Now that life has settled a bit, I’ve had some time to process my last few days. I spent March 2-4 in Phoenix, Arizona, for the ICON conference hosted by Infusionsoft, our automated marketing and CRM (customer relationship management) software. Going to the conference without any compadres from SkEye was a bit daunting and overwhelming. Not knowing what to expect, I armed myself with an extra stack of business cards and full batteries in my Macbook and phone for taking copious amounts of notes.
Soon, I realized that Infusionsoft is more than just a software provider, they’re a tool and small business success agent. The conference was aimed at helping small businesses take themselves to the next level, whether through improved confidence, leadership training, software-usage improvement, management skills, branding, networking, and so many more!
Five things I learned from ICON 2016.
1. Don’t let crazy in the door.
Dave Ramsey gave a breakout session on hiring and firing. One of his key points on hiring was “Don’t let crazy in the door.” He said that it’s harder to get rid of a toxic employee than to not hire him/her in the first place. His hiring process is incredibly lengthy and thorough. It inspired us to go deeper in our internship hiring process and ask non-traditional questions that allow us to better get to know the applicants.
2. The “buyer journey” of a client is like a romantic relationship.
Carey Ballard, director of content marketing at Infusionsoft, shared the analogy of how a sales pipeline should be thought of in a more personal way, like a romantic, dating relationship.
- Awareness (catch a person’s eye)
- Interest (chat a bit, have a connection)
- Learn (get their number)
- Justify (figure out if you like each other)
- Purchase (put a ring on it)
And as silly as it sounds, let’s just be honest, most of us are much more willing to become a loyal customer if we feel like we’re being “wooed.” As consumers, we want to feel like a business wants more than just our money, they want a continued relationship that provides value to both parties. So business owners, I challenge you to examine your process, are you fostering a relationship with customers?
3. Gary Vaynerchuk.
Social media marketing guru. I hadn’t heard much of him before I sat down for his keynote. But now I’m a convert…and then some. Chris and Maggie have even listened to/read his latest book, #AskGaryVee. Entrepreneurs: Look. Him. Up.
4. Sales Pitch Timing.
Oren Klaff, author of Pitch Anything gave a keynote reminding the fundamentals of selling. These days, too many people are spending too much time developing rapport and features, losing attention when it’s the important “ask” happens. By the time that a sales conversation gets around to needing to overcome objectives, you’ve lost the attention and focus.
5. Branding that Sells.
A client-business relationship can be equated to a bank account. Branding is like making deposits into that relational equity account; selling is making withdrawals. It’s not a bad thing to sell, but it needs to be done once enough relational equity has been built. Since we’re creative-minded people, we like to build our relational equity through branding videos and content. The following are a couple methods to build those “bank accounts.”

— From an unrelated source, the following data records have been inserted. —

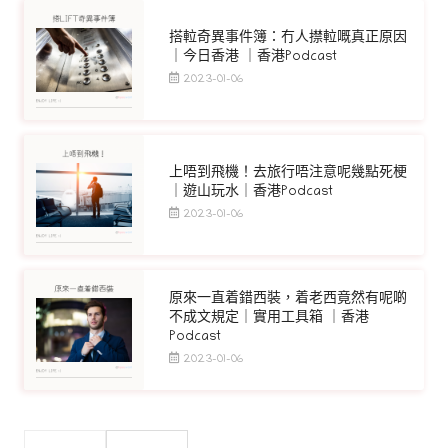
搭𨋢奇異事件簿：冇人㩒𨋢嘅真正原因
｜今日香港 ｜香港Podcast
2023-01-06
上唔到飛機！去旅行唔注意呢幾點死梗
｜遊山玩水｜香港Podcast
2023-01-06
原來一直着錯西裝，着老西竟然有呢啲
不成文規定｜實用工具箱 ｜香港
Podcast
2023-01-06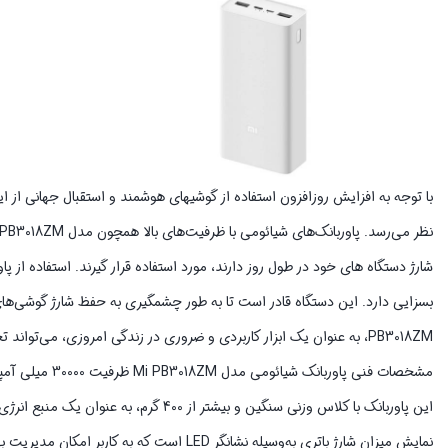
با توجه به افزایش روزافزون استفاده از گوشیهای هوشمند و استقبال جهانی از این ف
PB3018ZM، به عنوان یک ابزار کاربردی و ضروری در زندگی امروزی، می‌‌تواند تجربه استفاده از گوشی‌‌های هوشمند و سایر دستگاه‌‌های الکترونیکی را به نحو مطلوبی بهبود بخشد.
مشخصات فنی پاوربانک شیائومی مدل Mi PB3018ZM ظرفیت 30000 میلی آمپر ساعت
این پاوربانک با کلاس وزنی سنگین و بیشت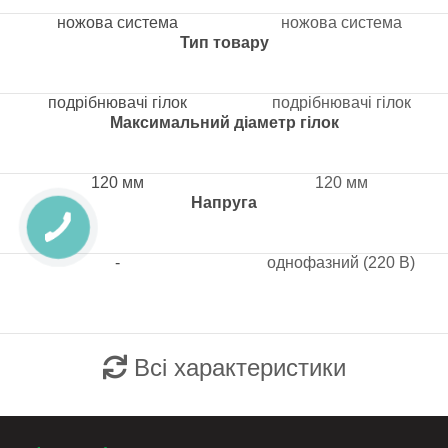
ножова система
ножова система
Тип товару
подрібнювачі гілок
подрібнювачі гілок
Максимальний діаметр гілок
120 мм
120 мм
Напруга
-
однофазний (220 В)
Всі характеристики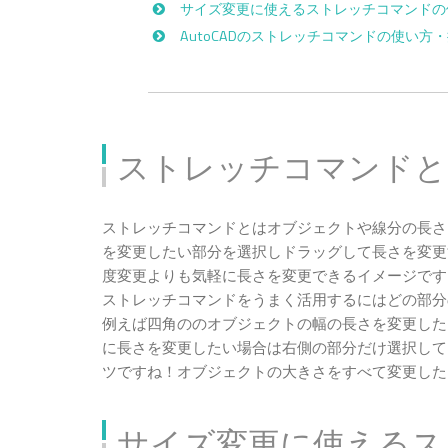
サイズ変更に使えるストレッチコマンドの
AutoCADのストレッチコマンドの使い方
ストレッチコマンドと
ストレッチコマンドとはオブジェクトや線分の長さ
を変更したい部分を選択しドラッグして長さを変更
度変更よりも気軽に長さを変更できるイメージです
ストレッチコマンドをうまく活用するにはどの部分
例えば四角ののオブジェクトの幅の長さを変更した
に長さを変更したい場合は右側の部分だけ選択して
ツですね！オブジェクトの大きさをすべて変更した
サイズ変更に使えるス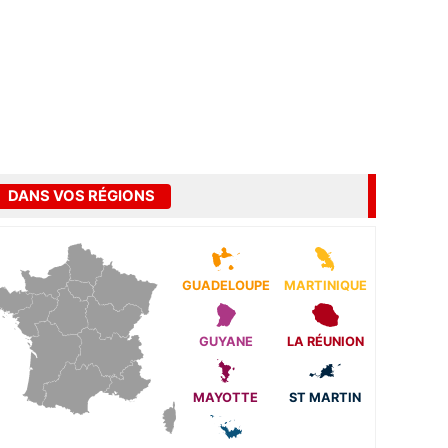
DANS VOS RÉGIONS
GUADELOUPE
MARTINIQUE
GUYANE
LA RÉUNION
MAYOTTE
ST MARTIN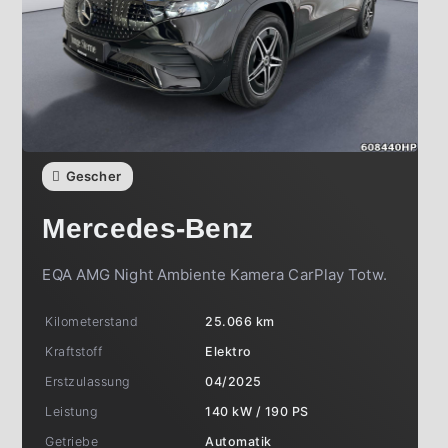
Gescher
Mercedes-Benz
EQA AMG Night Ambiente Kamera CarPlay Totw.
Kilometerstand
25.066 km
Kraftstoff
Elektro
Erstzulassung
04/2025
Leistung
140 kW / 190 PS
Getriebe
Automatik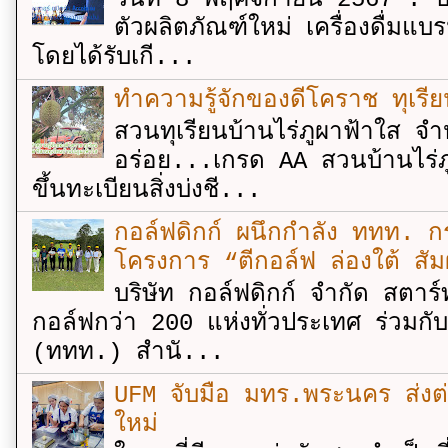
ตัวผลิตภัณฑ์ใหม่ เครื่องดื่ม
โดยได้รับเกี...
ทำความรู้จักของดีโคราช ทุเรีย
สวนทุเรียนบ้านไร่ภูผาฟ้าใส จำ
อร่อย...เกรด AA สวนบ้านไร่ภู
ขึ้นทะเบียนสิ่งบ่งชี...
กอล์ฟดิกก์ ผนึกกำลัง ททท. กร
โครงการ “ตีกอล์ฟ ล่องใต้ สัม
บริษัท กอล์ฟดิกก์ จำกัด สตาร์
กอล์ฟกว่า 200 แห่งทั่วประเทศ ร่วมกั
(ททท.) สำนั...
UFM จับมือ มทร.พระนคร ส่งต่ออง
ใหม่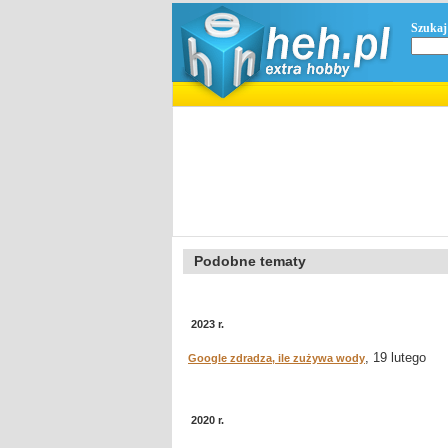
Szukaj
Podobne tematy
2023 r.
, 19 lutego
Google zdradza, ile zużywa wody
2020 r.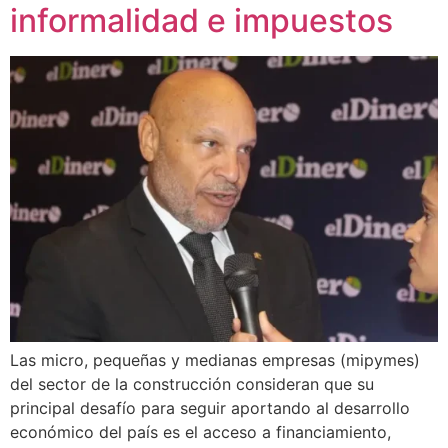
informalidad e impuestos
Las micro, pequeñas y medianas empresas (mipymes)
del sector de la construcción consideran que su
principal desafío para seguir aportando al desarrollo
económico del país es el acceso a financiamiento,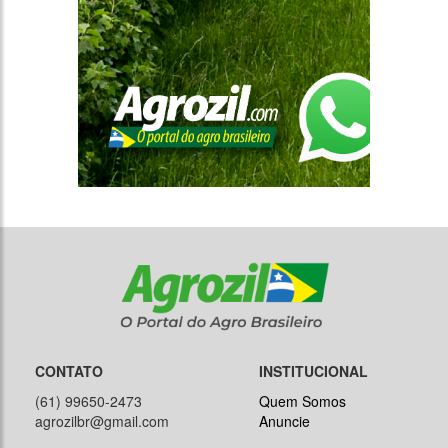
CONTATO
INSTITUCIONAL
(61) 99650-2473
Quem Somos
agrozilbr@gmail.com
Anuncie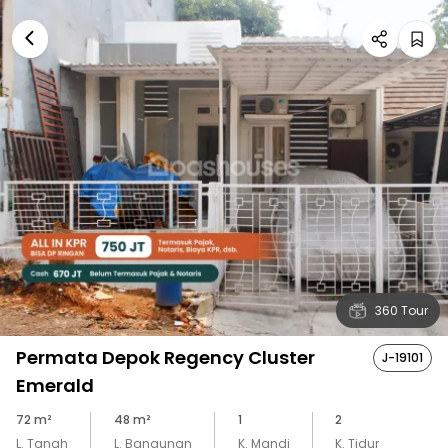
360 Tour
Permata Depok Regency Cluster
J-19101
Emerald
72
m²
48
m²
1
2
L. Tanah
L. Bangunan
K. Mandi
K. Tidur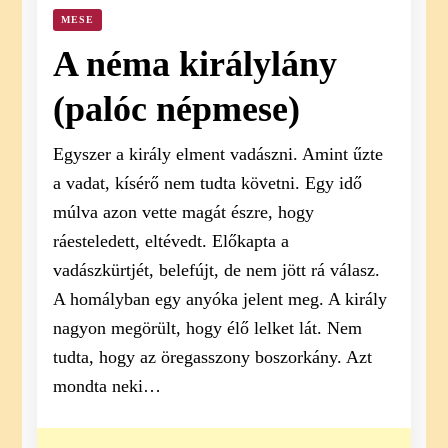
MESE
A néma királylány
(palóc népmese)
Egyszer a király elment vadászni. Amint űzte
a vadat, kísérő nem tudta követni. Egy idő
múlva azon vette magát észre, hogy
ráesteledett, eltévedt. Előkapta a
vadászkürtjét, belefújt, de nem jött rá válasz.
A homályban egy anyóka jelent meg. A király
nagyon megörült, hogy élő lelket lát. Nem
tudta, hogy az öregasszony boszorkány. Azt
mondta neki…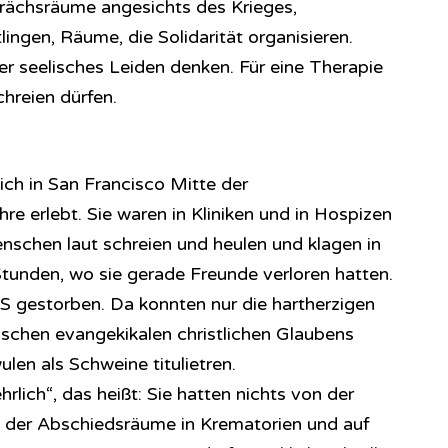
rächsräume angesichts des Krieges,
ngen, Räume, die Solidarität organisieren.
r seelisches Leiden denken. Für eine Therapie
hreien dürfen.
ch in San Francisco Mitte der
e erlebt. Sie waren in Kliniken und in Hospizen
enschen laut schreien und heulen und klagen in
 Stunden, wo sie gerade Freunde verloren hatten.
S gestorben. Da konnten nur die hartherzigen
schen evangekikalen christlichen Glaubens
en als Schweine titulietren.
lich“, das heißt: Sie hatten nichts von der
der Abschiedsräume in Krematorien und auf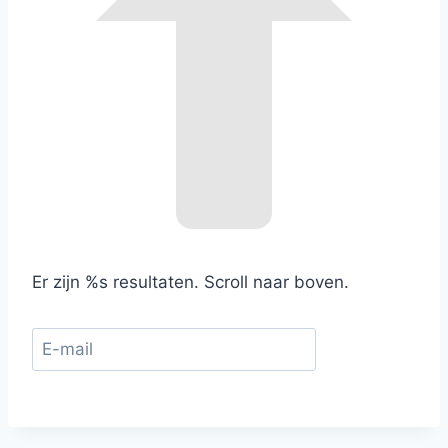
Er zijn %s resultaten. Scroll naar boven.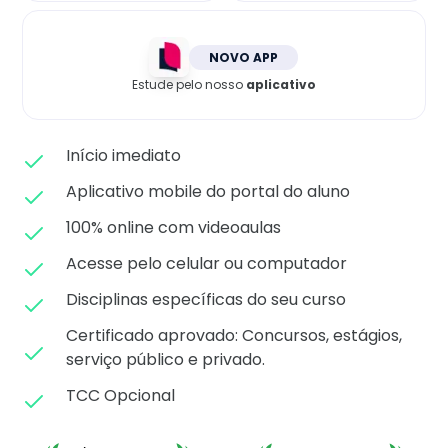
Matricule-se
NOVO APP
Estude pelo nosso
aplicativo
Início imediato
Aplicativo mobile do portal do aluno
100% online com videoaulas
Acesse pelo celular ou computador
Disciplinas específicas do seu curso
Certificado aprovado: C
oncursos, estágios,
serviço público e privado.
TCC Opcional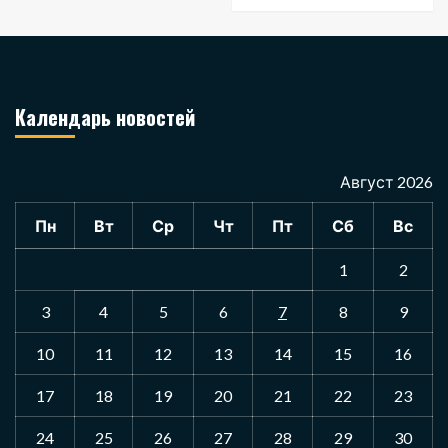
Календарь новостей
Август 2026
Пн
Вт
Ср
Чт
Пт
Сб
Вс
1
2
3
4
5
6
7
8
9
10
11
12
13
14
15
16
17
18
19
20
21
22
23
24
25
26
27
28
29
30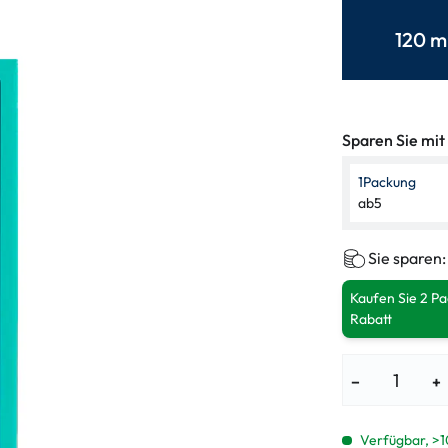
enbrillen
% SALE %
Abnormale S
120 m
Normale Sym
Sparen Sie mit
1
Packung
ab
5
Sie sparen
Kaufen Sie 2 P
Rabatt
−
+
Verfügbar, >1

Make ‘em laugh. If you can make them laugh, they’ll remember you, and it will build relational equity. Question: Can you laugh at yourself? If you’re willing to do it, you can be funny.
Make ‘em cry. This is difficult to do well, but if you can cause someone to have an emotional response, it can be hugely effective.
Make ‘em feel a part of something. Do your customers know what you believe? Do your customers know where you stand?